Problem requirements: How many lines in the records below contain the word "LIST"? Reply with the number alone.

Data for the task:
☆ ☆ ☆ ☆

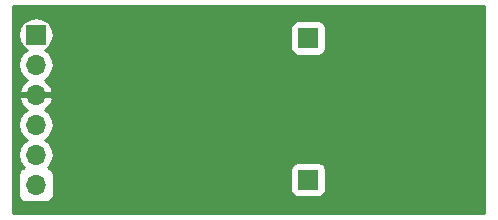
<source format=gbr>
G04 #@! TF.FileFunction,Copper,L1,Top,Signal*
%FSLAX46Y46*%
G04 Gerber Fmt 4.6, Leading zero omitted, Abs format (unit mm)*
G04 Created by KiCad (PCBNEW 4.0.7) date 04/27/18 14:39:09*
%MOMM*%
%LPD*%
G01*
G04 APERTURE LIST*
%ADD10C,0.150000*%
%ADD11O,1.700000X1.700000*%
%ADD12R,1.700000X1.700000*%
%ADD13C,0.600000*%
%ADD14C,0.254000*%
G04 APERTURE END LIST*
D10*
D11*
X123952000Y-121920000D03*
X123952000Y-119380000D03*
X123952000Y-116840000D03*
X123952000Y-114300000D03*
X123952000Y-111760000D03*
D12*
X123952000Y-109220000D03*
X147000000Y-121500000D03*
X147000000Y-109500000D03*
D13*
X157480000Y-121920000D03*
X157480000Y-109220000D03*
X149860000Y-109220000D03*
X149860000Y-121920000D03*
X134620000Y-121920000D03*
X134620000Y-109220000D03*
X142240000Y-109220000D03*
X142240000Y-121920000D03*
X127000000Y-121920000D03*
X127000000Y-109220000D03*
D14*
G36*
X161925000Y-124333000D02*
X122047000Y-124333000D01*
X122047000Y-116840000D01*
X122437907Y-116840000D01*
X122550946Y-117408285D01*
X122872853Y-117890054D01*
X123202026Y-118110000D01*
X122872853Y-118329946D01*
X122550946Y-118811715D01*
X122437907Y-119380000D01*
X122550946Y-119948285D01*
X122872853Y-120430054D01*
X122914452Y-120457850D01*
X122866683Y-120466838D01*
X122650559Y-120605910D01*
X122505569Y-120818110D01*
X122454560Y-121070000D01*
X122454560Y-122770000D01*
X122498838Y-123005317D01*
X122637910Y-123221441D01*
X122850110Y-123366431D01*
X123102000Y-123417440D01*
X124802000Y-123417440D01*
X125037317Y-123373162D01*
X125253441Y-123234090D01*
X125398431Y-123021890D01*
X125449440Y-122770000D01*
X125449440Y-121070000D01*
X125405162Y-120834683D01*
X125286322Y-120650000D01*
X145502560Y-120650000D01*
X145502560Y-122350000D01*
X145546838Y-122585317D01*
X145685910Y-122801441D01*
X145898110Y-122946431D01*
X146150000Y-122997440D01*
X147850000Y-122997440D01*
X148085317Y-122953162D01*
X148301441Y-122814090D01*
X148446431Y-122601890D01*
X148497440Y-122350000D01*
X148497440Y-120650000D01*
X148453162Y-120414683D01*
X148314090Y-120198559D01*
X148101890Y-120053569D01*
X147850000Y-120002560D01*
X146150000Y-120002560D01*
X145914683Y-120046838D01*
X145698559Y-120185910D01*
X145553569Y-120398110D01*
X145502560Y-120650000D01*
X125286322Y-120650000D01*
X125266090Y-120618559D01*
X125053890Y-120473569D01*
X124986459Y-120459914D01*
X125031147Y-120430054D01*
X125353054Y-119948285D01*
X125466093Y-119380000D01*
X125353054Y-118811715D01*
X125031147Y-118329946D01*
X124701974Y-118110000D01*
X125031147Y-117890054D01*
X125353054Y-117408285D01*
X125466093Y-116840000D01*
X125353054Y-116271715D01*
X125031147Y-115789946D01*
X124690447Y-115562298D01*
X124833358Y-115495183D01*
X125223645Y-115066924D01*
X125393476Y-114656890D01*
X125272155Y-114427000D01*
X124079000Y-114427000D01*
X124079000Y-114447000D01*
X123825000Y-114447000D01*
X123825000Y-114427000D01*
X122631845Y-114427000D01*
X122510524Y-114656890D01*
X122680355Y-115066924D01*
X123070642Y-115495183D01*
X123213553Y-115562298D01*
X122872853Y-115789946D01*
X122550946Y-116271715D01*
X122437907Y-116840000D01*
X122047000Y-116840000D01*
X122047000Y-109220000D01*
X122437907Y-109220000D01*
X122550946Y-109788285D01*
X122872853Y-110270054D01*
X123202026Y-110490000D01*
X122872853Y-110709946D01*
X122550946Y-111191715D01*
X122437907Y-111760000D01*
X122550946Y-112328285D01*
X122872853Y-112810054D01*
X123213553Y-113037702D01*
X123070642Y-113104817D01*
X122680355Y-113533076D01*
X122510524Y-113943110D01*
X122631845Y-114173000D01*
X123825000Y-114173000D01*
X123825000Y-114153000D01*
X124079000Y-114153000D01*
X124079000Y-114173000D01*
X125272155Y-114173000D01*
X125393476Y-113943110D01*
X125223645Y-113533076D01*
X124833358Y-113104817D01*
X124690447Y-113037702D01*
X125031147Y-112810054D01*
X125353054Y-112328285D01*
X125466093Y-111760000D01*
X125353054Y-111191715D01*
X125031147Y-110709946D01*
X124701974Y-110490000D01*
X125031147Y-110270054D01*
X125353054Y-109788285D01*
X125466093Y-109220000D01*
X125353054Y-108651715D01*
X125351909Y-108650000D01*
X145502560Y-108650000D01*
X145502560Y-110350000D01*
X145546838Y-110585317D01*
X145685910Y-110801441D01*
X145898110Y-110946431D01*
X146150000Y-110997440D01*
X147850000Y-110997440D01*
X148085317Y-110953162D01*
X148301441Y-110814090D01*
X148446431Y-110601890D01*
X148497440Y-110350000D01*
X148497440Y-108650000D01*
X148453162Y-108414683D01*
X148314090Y-108198559D01*
X148101890Y-108053569D01*
X147850000Y-108002560D01*
X146150000Y-108002560D01*
X145914683Y-108046838D01*
X145698559Y-108185910D01*
X145553569Y-108398110D01*
X145502560Y-108650000D01*
X125351909Y-108650000D01*
X125031147Y-108169946D01*
X124549378Y-107848039D01*
X123981093Y-107735000D01*
X123922907Y-107735000D01*
X123354622Y-107848039D01*
X122872853Y-108169946D01*
X122550946Y-108651715D01*
X122437907Y-109220000D01*
X122047000Y-109220000D01*
X122047000Y-106807000D01*
X161925000Y-106807000D01*
X161925000Y-124333000D01*
X161925000Y-124333000D01*
G37*
X161925000Y-124333000D02*
X122047000Y-124333000D01*
X122047000Y-116840000D01*
X122437907Y-116840000D01*
X122550946Y-117408285D01*
X122872853Y-117890054D01*
X123202026Y-118110000D01*
X122872853Y-118329946D01*
X122550946Y-118811715D01*
X122437907Y-119380000D01*
X122550946Y-119948285D01*
X122872853Y-120430054D01*
X122914452Y-120457850D01*
X122866683Y-120466838D01*
X122650559Y-120605910D01*
X122505569Y-120818110D01*
X122454560Y-121070000D01*
X122454560Y-122770000D01*
X122498838Y-123005317D01*
X122637910Y-123221441D01*
X122850110Y-123366431D01*
X123102000Y-123417440D01*
X124802000Y-123417440D01*
X125037317Y-123373162D01*
X125253441Y-123234090D01*
X125398431Y-123021890D01*
X125449440Y-122770000D01*
X125449440Y-121070000D01*
X125405162Y-120834683D01*
X125286322Y-120650000D01*
X145502560Y-120650000D01*
X145502560Y-122350000D01*
X145546838Y-122585317D01*
X145685910Y-122801441D01*
X145898110Y-122946431D01*
X146150000Y-122997440D01*
X147850000Y-122997440D01*
X148085317Y-122953162D01*
X148301441Y-122814090D01*
X148446431Y-122601890D01*
X148497440Y-122350000D01*
X148497440Y-120650000D01*
X148453162Y-120414683D01*
X148314090Y-120198559D01*
X148101890Y-120053569D01*
X147850000Y-120002560D01*
X146150000Y-120002560D01*
X145914683Y-120046838D01*
X145698559Y-120185910D01*
X145553569Y-120398110D01*
X145502560Y-120650000D01*
X125286322Y-120650000D01*
X125266090Y-120618559D01*
X125053890Y-120473569D01*
X124986459Y-120459914D01*
X125031147Y-120430054D01*
X125353054Y-119948285D01*
X125466093Y-119380000D01*
X125353054Y-118811715D01*
X125031147Y-118329946D01*
X124701974Y-118110000D01*
X125031147Y-117890054D01*
X125353054Y-117408285D01*
X125466093Y-116840000D01*
X125353054Y-116271715D01*
X125031147Y-115789946D01*
X124690447Y-115562298D01*
X124833358Y-115495183D01*
X125223645Y-115066924D01*
X125393476Y-114656890D01*
X125272155Y-114427000D01*
X124079000Y-114427000D01*
X124079000Y-114447000D01*
X123825000Y-114447000D01*
X123825000Y-114427000D01*
X122631845Y-114427000D01*
X122510524Y-114656890D01*
X122680355Y-115066924D01*
X123070642Y-115495183D01*
X123213553Y-115562298D01*
X122872853Y-115789946D01*
X122550946Y-116271715D01*
X122437907Y-116840000D01*
X122047000Y-116840000D01*
X122047000Y-109220000D01*
X122437907Y-109220000D01*
X122550946Y-109788285D01*
X122872853Y-110270054D01*
X123202026Y-110490000D01*
X122872853Y-110709946D01*
X122550946Y-111191715D01*
X122437907Y-111760000D01*
X122550946Y-112328285D01*
X122872853Y-112810054D01*
X123213553Y-113037702D01*
X123070642Y-113104817D01*
X122680355Y-113533076D01*
X122510524Y-113943110D01*
X122631845Y-114173000D01*
X123825000Y-114173000D01*
X123825000Y-114153000D01*
X124079000Y-114153000D01*
X124079000Y-114173000D01*
X125272155Y-114173000D01*
X125393476Y-113943110D01*
X125223645Y-113533076D01*
X124833358Y-113104817D01*
X124690447Y-113037702D01*
X125031147Y-112810054D01*
X125353054Y-112328285D01*
X125466093Y-111760000D01*
X125353054Y-111191715D01*
X125031147Y-110709946D01*
X124701974Y-110490000D01*
X125031147Y-110270054D01*
X125353054Y-109788285D01*
X125466093Y-109220000D01*
X125353054Y-108651715D01*
X125351909Y-108650000D01*
X145502560Y-108650000D01*
X145502560Y-110350000D01*
X145546838Y-110585317D01*
X145685910Y-110801441D01*
X145898110Y-110946431D01*
X146150000Y-110997440D01*
X147850000Y-110997440D01*
X148085317Y-110953162D01*
X148301441Y-110814090D01*
X148446431Y-110601890D01*
X148497440Y-110350000D01*
X148497440Y-108650000D01*
X148453162Y-108414683D01*
X148314090Y-108198559D01*
X148101890Y-108053569D01*
X147850000Y-108002560D01*
X146150000Y-108002560D01*
X145914683Y-108046838D01*
X145698559Y-108185910D01*
X145553569Y-108398110D01*
X145502560Y-108650000D01*
X125351909Y-108650000D01*
X125031147Y-108169946D01*
X124549378Y-107848039D01*
X123981093Y-107735000D01*
X123922907Y-107735000D01*
X123354622Y-107848039D01*
X122872853Y-108169946D01*
X122550946Y-108651715D01*
X122437907Y-109220000D01*
X122047000Y-109220000D01*
X122047000Y-106807000D01*
X161925000Y-106807000D01*
X161925000Y-124333000D01*
M02*

</source>
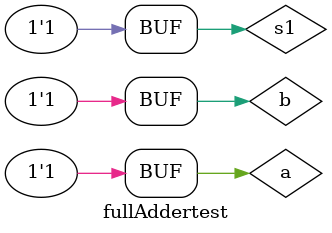
<source format=v>

module halfAdder (s1, s2, p, q);

	output s1, s2;
	input p, q;
		
	xor XOR1(s1, p, q);
	and AND1(s2, p, q);	

endmodule

//--Full Adder mudule--
module fullAdder(s1, s2, s3, p, q);
	output s2, s3;
	input s1, p, q;
	wire s4, s5, s6;
	
	halfAdder HALF2(s4, s5, p, q);
	halfAdder HALF1(s2, s6, s1, s4);
	or OR1(s3, s6, s5);
	
endmodule

//--teste Full Adder--

module fullAddertest;
	reg a, b, s1;
	wire s2, s3;
	
//--instancia--

	fullAdder FULL(s1, s2, s3, a, b);
	
initial begin:start
	a = 0;
	b = 0;
	s1 = 0;

end
	
//--parte principal--

initial begin:main

	$display("\nGuia 04 - exercicio 02 - Paulo Henrique - 412765");
	$display("\nTeste Full Adder gate");
	$display("\nCin a + b = s");
	$monitor("%b %b + %b = %b%b", s1, a, b, s2, s3);
	
	#1 s1 = 1; a = 0; b = 0;
	#1 s1 = 0; a = 1; b = 0;
	#1 s1 = 1; a = 1; b = 0;
	#1 s1 = 0; a = 0; b = 1;
	#1 s1 = 1; a = 0; b = 1;
	#1 s1 = 0; a = 1; b = 1;
	#1 s1 = 1; a = 1; b = 1;
	
	
end //--fim parte principal--

endmodule //--fim	test Full Adder gate
	
</source>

☆ ☆ ☆ ☆

Response area: 2